Well, even the best miss a shot now and then. Ghost Pilots is extremely dull. It’s sluggish. The power-ups are so vanilla they feel like they came from an early 1980s shooter. There aren’t enough enemy types to properly mix things up, and it only takes a couple of stages before you’re likely to tire of various colors of airplanes swooping in at you. The graphics are fine but hardly impressive for the era, with only the bosses really showing anything interesting from a design standpoint. After the first stage you get to pick between two routes, which is perhaps the one interesting thing Ghost Pilots does. Neither one is terribly exciting, unfortunately. It feels like a game that came a half decade too late.

We’ve got the usual extras from Hamster, doing their able best to give the game a raison d’etre. The Caravan and Score Attack modes are about as much fun as you can hope to have with this game, and trying to hustle your way up the leaderboards gives the game a shot in the arm it sorely needs. You have access to a bunch of options for the game itself, and if you have an external controller you can use it to play in lieu of the completely serviceable touch controls. As mentioned before, the game has support for simultaneous two-player action, but you’ll need an extra external controller for your second player. As usual, no online multiplayer support.
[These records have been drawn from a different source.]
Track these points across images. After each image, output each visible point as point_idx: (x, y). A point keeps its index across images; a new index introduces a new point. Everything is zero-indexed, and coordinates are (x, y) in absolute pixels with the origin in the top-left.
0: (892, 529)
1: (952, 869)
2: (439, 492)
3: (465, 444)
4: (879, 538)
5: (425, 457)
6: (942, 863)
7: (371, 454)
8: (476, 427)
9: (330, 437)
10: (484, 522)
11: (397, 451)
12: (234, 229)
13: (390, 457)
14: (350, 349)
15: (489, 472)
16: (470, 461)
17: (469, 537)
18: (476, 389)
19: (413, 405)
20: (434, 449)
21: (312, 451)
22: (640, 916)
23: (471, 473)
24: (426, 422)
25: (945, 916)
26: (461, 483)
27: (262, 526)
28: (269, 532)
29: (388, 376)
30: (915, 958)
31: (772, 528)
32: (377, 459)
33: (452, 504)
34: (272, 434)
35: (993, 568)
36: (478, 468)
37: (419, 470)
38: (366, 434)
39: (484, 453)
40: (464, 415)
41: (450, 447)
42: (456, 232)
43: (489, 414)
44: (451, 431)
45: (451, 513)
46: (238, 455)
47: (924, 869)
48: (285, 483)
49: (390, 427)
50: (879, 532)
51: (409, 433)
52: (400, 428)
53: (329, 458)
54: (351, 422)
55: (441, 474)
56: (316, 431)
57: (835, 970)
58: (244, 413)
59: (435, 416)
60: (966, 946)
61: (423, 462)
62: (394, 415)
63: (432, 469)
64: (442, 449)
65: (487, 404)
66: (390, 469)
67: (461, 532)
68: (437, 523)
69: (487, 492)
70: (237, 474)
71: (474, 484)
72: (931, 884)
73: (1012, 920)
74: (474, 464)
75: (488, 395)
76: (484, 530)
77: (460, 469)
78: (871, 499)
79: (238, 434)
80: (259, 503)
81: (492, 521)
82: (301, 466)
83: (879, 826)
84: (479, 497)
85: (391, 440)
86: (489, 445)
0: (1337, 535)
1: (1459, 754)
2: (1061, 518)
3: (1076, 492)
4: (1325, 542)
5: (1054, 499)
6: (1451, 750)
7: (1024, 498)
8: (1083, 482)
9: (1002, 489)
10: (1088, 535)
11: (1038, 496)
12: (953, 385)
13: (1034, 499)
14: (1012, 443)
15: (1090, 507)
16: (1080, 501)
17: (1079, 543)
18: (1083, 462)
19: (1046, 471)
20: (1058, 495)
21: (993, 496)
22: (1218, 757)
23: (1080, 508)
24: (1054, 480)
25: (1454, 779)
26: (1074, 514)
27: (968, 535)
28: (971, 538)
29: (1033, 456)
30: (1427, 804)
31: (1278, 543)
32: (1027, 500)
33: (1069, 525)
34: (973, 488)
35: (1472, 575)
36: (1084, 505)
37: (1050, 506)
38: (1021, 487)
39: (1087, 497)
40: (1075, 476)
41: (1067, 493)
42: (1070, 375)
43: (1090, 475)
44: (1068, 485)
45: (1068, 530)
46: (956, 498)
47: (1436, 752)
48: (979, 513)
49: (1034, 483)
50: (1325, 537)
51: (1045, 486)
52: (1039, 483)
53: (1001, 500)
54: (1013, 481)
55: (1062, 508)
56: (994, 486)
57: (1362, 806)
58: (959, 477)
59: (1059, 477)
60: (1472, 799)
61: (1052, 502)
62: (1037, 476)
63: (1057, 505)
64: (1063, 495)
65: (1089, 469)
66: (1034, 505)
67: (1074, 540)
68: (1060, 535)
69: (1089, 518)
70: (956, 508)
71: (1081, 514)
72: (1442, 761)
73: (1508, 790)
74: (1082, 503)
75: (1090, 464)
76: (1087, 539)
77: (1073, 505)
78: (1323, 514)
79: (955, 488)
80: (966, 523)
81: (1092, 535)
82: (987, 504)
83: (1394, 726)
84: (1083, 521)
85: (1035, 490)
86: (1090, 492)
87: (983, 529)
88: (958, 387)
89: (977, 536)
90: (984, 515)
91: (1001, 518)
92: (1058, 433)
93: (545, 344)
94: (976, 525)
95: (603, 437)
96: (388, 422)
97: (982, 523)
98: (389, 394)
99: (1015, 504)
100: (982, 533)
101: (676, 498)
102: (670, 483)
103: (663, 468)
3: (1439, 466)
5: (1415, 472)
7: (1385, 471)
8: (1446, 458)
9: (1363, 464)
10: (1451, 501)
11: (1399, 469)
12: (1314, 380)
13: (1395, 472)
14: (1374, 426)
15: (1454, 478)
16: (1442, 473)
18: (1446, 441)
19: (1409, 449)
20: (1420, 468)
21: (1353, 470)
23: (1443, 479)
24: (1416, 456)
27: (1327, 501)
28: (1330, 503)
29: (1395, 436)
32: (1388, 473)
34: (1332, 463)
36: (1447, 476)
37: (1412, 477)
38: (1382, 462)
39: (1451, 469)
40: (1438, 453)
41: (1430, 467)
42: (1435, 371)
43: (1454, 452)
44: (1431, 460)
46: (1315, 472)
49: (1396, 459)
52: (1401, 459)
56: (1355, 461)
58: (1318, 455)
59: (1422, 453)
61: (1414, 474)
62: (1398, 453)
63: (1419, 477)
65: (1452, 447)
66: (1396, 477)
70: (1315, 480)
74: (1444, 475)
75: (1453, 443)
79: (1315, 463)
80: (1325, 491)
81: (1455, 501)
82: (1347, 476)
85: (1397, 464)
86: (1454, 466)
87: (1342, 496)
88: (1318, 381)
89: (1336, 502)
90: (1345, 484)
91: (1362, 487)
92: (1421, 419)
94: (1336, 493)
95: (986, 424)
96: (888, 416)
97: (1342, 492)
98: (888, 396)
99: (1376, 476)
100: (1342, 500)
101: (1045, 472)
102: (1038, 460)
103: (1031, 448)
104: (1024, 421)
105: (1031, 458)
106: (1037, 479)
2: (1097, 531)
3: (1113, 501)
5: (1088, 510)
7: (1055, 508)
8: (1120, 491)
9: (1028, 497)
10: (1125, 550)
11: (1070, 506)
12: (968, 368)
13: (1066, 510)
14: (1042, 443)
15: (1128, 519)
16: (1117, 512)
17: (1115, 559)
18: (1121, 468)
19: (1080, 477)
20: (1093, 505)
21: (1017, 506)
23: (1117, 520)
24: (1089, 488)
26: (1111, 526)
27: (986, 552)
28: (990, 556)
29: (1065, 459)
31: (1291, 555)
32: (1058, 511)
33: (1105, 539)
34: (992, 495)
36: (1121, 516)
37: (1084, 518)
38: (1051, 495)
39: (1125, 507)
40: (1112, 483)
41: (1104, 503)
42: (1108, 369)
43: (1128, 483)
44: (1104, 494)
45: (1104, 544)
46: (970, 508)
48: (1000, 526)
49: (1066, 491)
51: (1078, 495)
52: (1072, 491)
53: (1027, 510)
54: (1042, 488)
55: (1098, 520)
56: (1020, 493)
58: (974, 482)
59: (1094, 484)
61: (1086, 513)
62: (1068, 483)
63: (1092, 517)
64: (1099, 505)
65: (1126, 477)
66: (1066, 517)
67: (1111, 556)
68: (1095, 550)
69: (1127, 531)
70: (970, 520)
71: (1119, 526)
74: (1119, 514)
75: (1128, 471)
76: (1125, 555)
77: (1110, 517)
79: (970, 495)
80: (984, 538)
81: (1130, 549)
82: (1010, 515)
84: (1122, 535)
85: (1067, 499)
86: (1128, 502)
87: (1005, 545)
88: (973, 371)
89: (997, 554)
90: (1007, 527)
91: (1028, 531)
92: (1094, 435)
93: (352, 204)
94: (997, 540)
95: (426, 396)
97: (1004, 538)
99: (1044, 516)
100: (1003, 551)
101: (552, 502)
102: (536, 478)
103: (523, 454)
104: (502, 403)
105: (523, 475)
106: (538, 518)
Despite the extra modes and high-quality presentation by Hamster, I have a lot of trouble recommending Ghost Pilots with any vigor at all. Sure, it plays fine. You can pass a few minutes with it if you need to. There’s certainly a decent bit of content here for a shooter of its era. But it just isn’t very enjoyable. Your plane is too slow and your firepower too plain, making the core gameplay feel dull. It’s all very repetitive thanks to the limited assortment of enemies and unimaginative stage designs, too. Is it worth a few bucks? I mean… maybe? It’s not trash or anything. But you can certainly find more enjoyable shooters for the same price, so I wouldn’t bother with this one unless you’re absolutely starving for a game of this sort.